=== SOURCE PASSAGE ===
[Start of section]

NEW JAPAN PRO WRESTLING
ROAD TO NEW BEGINNING – NIGHT 10
February 2, 2021
KORAKUEN HALL
TOKYO, JAPAN
Watch: NJPW World (JPN) / Watch: NJPW World (ENG)
This is night 11 of the New Beginning tour, the campaign’s tenth Road To show and the seventh show at Korakuen Hall. In my review from the February 1 show, I noted that the numbers jumped up a bit, to 557. This is the second-highest attendance figure from the already voluminous amount of Korakuen’s on this tour. I wondered whether the return of Jay White would be enough of a boost to keep the numbers up, and while I cannot confirm that Jay White was the cause, the number did rise, to 582.
It’s becoming more apparent that while the State of Emergency might indeed be affecting the lowered numbers, people will venture out to shows they believe are worth evading the requests of the government. This happened in Tokyo itself at Ota Gym, it happened on Night 1 of this tour at Korakuen, it’s happening outside of Tokyo (where the State of Emergency extends). New Japan has complied with requested conditions by holding earlier start-times with fewer matches per show. Thus, a more monotonous schedule, even by Road To standards. They’ve managed to put heat on some of the matches… but at odd times. It’s not clear they’ve fomented intrigue in the most important matches on the tour, the culminating main events in Hiroshima.

[End of section]

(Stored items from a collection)

[Start of section]

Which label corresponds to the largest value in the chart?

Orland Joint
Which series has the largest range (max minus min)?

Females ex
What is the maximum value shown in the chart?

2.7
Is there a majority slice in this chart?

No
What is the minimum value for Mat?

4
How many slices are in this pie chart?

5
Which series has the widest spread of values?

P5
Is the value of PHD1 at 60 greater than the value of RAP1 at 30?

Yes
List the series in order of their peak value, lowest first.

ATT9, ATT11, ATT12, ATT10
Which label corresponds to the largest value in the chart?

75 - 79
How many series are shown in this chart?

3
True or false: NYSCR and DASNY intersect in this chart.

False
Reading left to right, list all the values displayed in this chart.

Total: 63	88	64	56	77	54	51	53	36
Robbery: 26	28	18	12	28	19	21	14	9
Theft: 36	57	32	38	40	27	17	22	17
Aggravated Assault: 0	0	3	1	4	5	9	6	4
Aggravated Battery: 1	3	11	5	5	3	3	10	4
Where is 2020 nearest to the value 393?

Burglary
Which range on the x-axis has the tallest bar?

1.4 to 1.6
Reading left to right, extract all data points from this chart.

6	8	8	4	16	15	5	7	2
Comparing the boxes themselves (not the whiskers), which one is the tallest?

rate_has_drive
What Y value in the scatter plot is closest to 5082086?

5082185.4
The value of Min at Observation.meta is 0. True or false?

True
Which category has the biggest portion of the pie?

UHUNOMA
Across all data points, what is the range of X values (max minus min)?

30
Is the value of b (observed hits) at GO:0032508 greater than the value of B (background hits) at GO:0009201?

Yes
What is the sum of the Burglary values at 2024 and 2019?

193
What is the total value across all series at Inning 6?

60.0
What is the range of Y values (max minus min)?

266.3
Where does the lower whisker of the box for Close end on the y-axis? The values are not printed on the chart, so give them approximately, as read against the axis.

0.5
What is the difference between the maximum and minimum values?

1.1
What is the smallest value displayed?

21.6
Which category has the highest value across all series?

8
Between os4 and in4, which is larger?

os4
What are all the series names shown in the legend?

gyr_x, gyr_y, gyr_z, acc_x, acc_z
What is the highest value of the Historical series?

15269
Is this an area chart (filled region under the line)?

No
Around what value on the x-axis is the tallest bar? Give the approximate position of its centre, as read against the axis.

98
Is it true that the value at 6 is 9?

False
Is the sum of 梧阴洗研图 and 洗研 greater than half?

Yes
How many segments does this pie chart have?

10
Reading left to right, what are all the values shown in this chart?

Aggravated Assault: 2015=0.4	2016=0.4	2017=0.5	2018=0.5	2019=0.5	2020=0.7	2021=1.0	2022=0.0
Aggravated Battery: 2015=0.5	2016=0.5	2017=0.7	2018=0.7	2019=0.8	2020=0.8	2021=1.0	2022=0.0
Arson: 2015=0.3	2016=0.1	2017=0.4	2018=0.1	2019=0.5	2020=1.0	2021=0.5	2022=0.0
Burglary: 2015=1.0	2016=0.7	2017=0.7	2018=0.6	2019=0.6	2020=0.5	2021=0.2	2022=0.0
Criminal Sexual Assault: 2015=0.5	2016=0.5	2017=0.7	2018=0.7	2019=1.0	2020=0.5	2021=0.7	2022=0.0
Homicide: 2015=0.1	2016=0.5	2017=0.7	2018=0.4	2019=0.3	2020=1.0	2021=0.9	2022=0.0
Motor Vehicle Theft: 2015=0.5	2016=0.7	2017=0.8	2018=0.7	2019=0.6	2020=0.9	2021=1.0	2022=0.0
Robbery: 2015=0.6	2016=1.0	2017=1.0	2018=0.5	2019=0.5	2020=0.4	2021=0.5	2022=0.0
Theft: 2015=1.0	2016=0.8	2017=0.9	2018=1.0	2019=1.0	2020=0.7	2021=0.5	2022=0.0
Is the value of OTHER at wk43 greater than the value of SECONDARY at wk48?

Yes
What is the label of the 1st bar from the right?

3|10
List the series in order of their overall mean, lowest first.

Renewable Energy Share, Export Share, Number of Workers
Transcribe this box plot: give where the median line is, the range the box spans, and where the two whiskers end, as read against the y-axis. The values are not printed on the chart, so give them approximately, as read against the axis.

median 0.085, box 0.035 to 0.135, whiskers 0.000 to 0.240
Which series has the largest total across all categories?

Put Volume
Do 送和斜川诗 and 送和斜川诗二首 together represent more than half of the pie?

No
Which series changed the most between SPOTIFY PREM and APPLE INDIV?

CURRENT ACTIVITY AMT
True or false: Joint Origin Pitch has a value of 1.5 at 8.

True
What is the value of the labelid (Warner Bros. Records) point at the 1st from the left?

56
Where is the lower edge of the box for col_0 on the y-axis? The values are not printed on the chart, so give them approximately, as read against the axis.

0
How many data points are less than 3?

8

[End of section]

=== TASK REQUIREMENTS ===
Write out everything in the wrestling review from "It’s becoming more" down to "events in Hiroshima.", switching "Hiroshima" to "Osaka". The entries are separate material and are not part of the wrestling review.

=== OUTPUT FOR THIS TASK ===
It’s becoming more apparent that while the State of Emergency might indeed be affecting the lowered numbers, people will venture out to shows they believe are worth evading the requests of the government. This happened in Tokyo itself at Ota Gym, it happened on Night 1 of this tour at Korakuen, it’s happening outside of Tokyo (where the State of Emergency extends). New Japan has complied with requested conditions by holding earlier start-times with fewer matches per show. Thus, a more monotonous schedule, even by Road To standards. They’ve managed to put heat on some of the matches… but at odd times. It’s not clear they’ve fomented intrigue in the most important matches on the tour, the culminating main events in Osaka.